Hoe is de politieke besluitvorming geweest, die heeft geleid tot de WTTA? Daar heb ik mij in verdiept en dat schets ik in dit blog.

Een paar zaken springen er wat mij betreft uit.

Stichting Normering Arbeid (SNA) kreeg vaak en mijns inziens onterecht de schuld van zaken die niet lukten; te weinig onderscheidend vermogen, onvoldoende handhaving. Daarnaast werden kritische signalen vanuit ambtelijke organisaties, zoals de Algemene Rekenkamer en de Nederlandse Arbeidsinspectie, (NLA, vroeger ISZW) niet opgepakt. Het Adviescollege Toetsing Regeldruk (ATR) concludeerde tot mijn verrassing: Wetsvoorstel niet indienen. Daar ben ik het helemaal mee eens.

Het lijkt me zinvol om de stappen die hiertoe hebben geleid nog eens op een rij te zetten. Ik wil ze graag van commentaar voorzien, vooral omdat het mij frustreert dat ik het doel, de bestrijding van malafiditeit in de flexbranche, ten onder zie gaan.

De ATR concludeerde: wetsvoorstel niet indienen

Hoe begon de WTTA? Positionering van de regering

In een brief aan de Tweede Kamer d.d. 20 december 2019 werd de grondslag van de nu voorliggende WTTA neergelegd. De brief constateerde: “In de praktijk blijkt dat voornamelijk de groep arbeidsmigranten die zich bevindt aan de onderkant van de arbeidsmarkt en arbeidsintensief en laaggeschoold werk verricht, kwetsbaar is”. Uitgebreid wordt beschreven wat er op allerlei bureaucratische fronten wordt gedaan om dit probleem aan te pakken.

SNA wordt als onvoldoende onderscheidend beoordeeld. Vakbonden, maar ook de Belastingdienst (BD) en Inspectie SZW, nu NLA, constateren niet alleen bij niet-gecertificeerde, maar ook bij gecertificeerde ondernemingen overtredingen van wet- en regelgeving. Ook bij gecertificeerde ondernemingen zien ze overtredingen van wet- en regelgeving.

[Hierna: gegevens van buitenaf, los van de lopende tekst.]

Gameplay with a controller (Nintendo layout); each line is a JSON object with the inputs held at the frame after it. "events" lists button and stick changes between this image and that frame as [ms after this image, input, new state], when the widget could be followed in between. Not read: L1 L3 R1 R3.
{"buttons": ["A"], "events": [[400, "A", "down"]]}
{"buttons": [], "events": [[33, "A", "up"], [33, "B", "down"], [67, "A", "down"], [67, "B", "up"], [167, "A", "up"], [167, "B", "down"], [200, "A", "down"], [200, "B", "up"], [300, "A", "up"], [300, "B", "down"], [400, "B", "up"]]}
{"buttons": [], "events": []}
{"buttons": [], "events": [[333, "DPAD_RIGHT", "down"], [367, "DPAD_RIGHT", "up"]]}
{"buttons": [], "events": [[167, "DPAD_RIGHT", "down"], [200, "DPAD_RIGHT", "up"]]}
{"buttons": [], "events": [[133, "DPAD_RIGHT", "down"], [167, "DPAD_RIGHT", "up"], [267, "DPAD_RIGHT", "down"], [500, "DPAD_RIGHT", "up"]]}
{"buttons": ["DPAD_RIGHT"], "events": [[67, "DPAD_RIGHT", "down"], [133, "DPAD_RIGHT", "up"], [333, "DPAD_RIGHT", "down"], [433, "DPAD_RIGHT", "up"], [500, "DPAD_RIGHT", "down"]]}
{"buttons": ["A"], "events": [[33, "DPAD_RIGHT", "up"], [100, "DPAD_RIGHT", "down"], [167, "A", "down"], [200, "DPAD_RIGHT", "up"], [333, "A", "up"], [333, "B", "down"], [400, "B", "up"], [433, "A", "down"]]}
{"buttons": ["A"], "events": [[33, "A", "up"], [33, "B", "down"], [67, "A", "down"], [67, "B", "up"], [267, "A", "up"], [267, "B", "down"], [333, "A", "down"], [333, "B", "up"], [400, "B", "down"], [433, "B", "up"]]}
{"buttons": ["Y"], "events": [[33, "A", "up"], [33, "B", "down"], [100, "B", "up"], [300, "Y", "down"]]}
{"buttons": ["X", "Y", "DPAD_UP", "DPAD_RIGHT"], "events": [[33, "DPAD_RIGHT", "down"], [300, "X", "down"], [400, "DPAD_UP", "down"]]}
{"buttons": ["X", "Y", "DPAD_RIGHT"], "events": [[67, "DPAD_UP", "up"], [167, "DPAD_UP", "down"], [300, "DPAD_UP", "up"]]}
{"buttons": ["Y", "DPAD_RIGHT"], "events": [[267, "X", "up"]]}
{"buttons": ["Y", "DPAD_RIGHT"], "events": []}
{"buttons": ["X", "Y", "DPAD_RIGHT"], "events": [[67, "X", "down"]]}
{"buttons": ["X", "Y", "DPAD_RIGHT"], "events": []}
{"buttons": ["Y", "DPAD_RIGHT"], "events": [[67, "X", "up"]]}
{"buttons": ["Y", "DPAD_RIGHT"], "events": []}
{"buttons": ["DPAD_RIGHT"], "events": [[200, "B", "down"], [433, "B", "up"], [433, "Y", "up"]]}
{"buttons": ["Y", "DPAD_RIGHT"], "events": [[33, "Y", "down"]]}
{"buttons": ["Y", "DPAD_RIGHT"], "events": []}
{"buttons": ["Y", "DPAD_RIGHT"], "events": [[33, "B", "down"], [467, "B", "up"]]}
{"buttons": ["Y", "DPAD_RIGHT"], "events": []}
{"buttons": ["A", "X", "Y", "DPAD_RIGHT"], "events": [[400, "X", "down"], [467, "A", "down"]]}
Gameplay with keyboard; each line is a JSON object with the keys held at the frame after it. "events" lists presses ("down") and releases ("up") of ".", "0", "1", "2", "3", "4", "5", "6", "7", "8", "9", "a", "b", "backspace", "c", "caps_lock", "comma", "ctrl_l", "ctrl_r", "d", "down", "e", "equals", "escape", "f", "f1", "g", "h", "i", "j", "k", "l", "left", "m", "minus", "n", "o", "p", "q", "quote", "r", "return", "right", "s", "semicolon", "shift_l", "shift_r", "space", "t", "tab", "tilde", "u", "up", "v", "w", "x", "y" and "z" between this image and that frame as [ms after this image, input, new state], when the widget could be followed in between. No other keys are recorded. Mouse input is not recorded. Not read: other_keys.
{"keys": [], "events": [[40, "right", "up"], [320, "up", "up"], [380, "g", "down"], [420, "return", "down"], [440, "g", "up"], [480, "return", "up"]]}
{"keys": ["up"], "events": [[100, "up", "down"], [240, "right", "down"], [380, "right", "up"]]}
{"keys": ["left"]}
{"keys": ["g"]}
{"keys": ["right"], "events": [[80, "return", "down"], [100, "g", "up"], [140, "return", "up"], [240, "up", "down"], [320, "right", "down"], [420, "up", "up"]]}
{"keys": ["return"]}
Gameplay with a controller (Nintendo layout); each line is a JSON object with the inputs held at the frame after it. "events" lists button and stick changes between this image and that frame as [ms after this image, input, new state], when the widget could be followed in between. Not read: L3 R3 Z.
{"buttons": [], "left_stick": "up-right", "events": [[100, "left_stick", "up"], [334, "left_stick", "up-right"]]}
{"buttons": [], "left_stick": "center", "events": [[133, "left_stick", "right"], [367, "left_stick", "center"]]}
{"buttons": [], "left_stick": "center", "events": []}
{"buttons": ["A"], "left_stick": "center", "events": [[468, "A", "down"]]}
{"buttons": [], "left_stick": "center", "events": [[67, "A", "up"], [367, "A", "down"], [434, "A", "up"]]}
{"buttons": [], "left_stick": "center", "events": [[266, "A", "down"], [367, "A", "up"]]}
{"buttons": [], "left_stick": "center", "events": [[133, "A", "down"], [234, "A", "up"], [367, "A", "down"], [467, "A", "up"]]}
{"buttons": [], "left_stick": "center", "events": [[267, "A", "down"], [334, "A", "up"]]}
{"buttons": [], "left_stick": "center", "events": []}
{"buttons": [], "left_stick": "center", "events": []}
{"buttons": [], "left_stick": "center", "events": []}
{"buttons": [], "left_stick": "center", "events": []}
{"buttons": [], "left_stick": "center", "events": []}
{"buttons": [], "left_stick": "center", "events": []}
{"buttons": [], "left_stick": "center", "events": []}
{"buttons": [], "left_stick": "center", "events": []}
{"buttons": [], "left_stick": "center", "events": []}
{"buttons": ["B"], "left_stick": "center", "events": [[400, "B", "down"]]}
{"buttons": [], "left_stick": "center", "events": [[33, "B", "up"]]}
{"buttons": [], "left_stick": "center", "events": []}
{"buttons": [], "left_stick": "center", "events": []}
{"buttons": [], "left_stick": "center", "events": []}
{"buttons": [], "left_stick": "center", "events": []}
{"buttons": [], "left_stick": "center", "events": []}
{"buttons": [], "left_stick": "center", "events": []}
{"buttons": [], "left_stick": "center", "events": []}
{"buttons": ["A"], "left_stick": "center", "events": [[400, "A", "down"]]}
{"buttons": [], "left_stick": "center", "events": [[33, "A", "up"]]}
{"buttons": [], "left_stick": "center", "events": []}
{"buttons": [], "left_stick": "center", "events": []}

De brief onderzoekt ook de mogelijkheid van een vergunningenstelsel en een waarborgsom voor uitzendbureaus. Het gaat daarbij nadrukkelijk om het aanpakken van malafide uitzendbureaus, waardoor oneerlijke concurrentie ontstaat met bonafide uitzendbureaus en werknemers benadeeld worden. De bijlage bij deze brief (blz 17) bevat een tabel waarin de opties voor vergunningstelsels voor uitzendbureaus onder elkaar worden gezet. Het gaat om vrijwillige certificering, verplichte certificering, vergunningenstelsel en een tot bepaalde sectoren beperkt vergunningenstelsel. De regering blijkt geen voorstander van een vergunningenstelsel en wil ook de SNA-certificering niet laten vallen. Dan kom je uit op verplichte certificering van de gehele uitzendbranche.

De brief kondigt aan:

  1. Te kijken naar breder draagvlak en meer onderscheidend vermogen voor het SNA-keurmerk. Denk aan: controle op het juiste loon, verliezen van het keurmerk bij bepaalde boetes van de Inspectie, inzet op controle bij de inlener en verbetering van de controle op de certificerende instanties.
  2. Aanvullende eisen te formuleren voor (Nederlandse en buitenlandse) uitzendbureaus.
  3. De aanvullende eis voor een uitzendbureau om een waarborgsom te storten wordt nader bekeken.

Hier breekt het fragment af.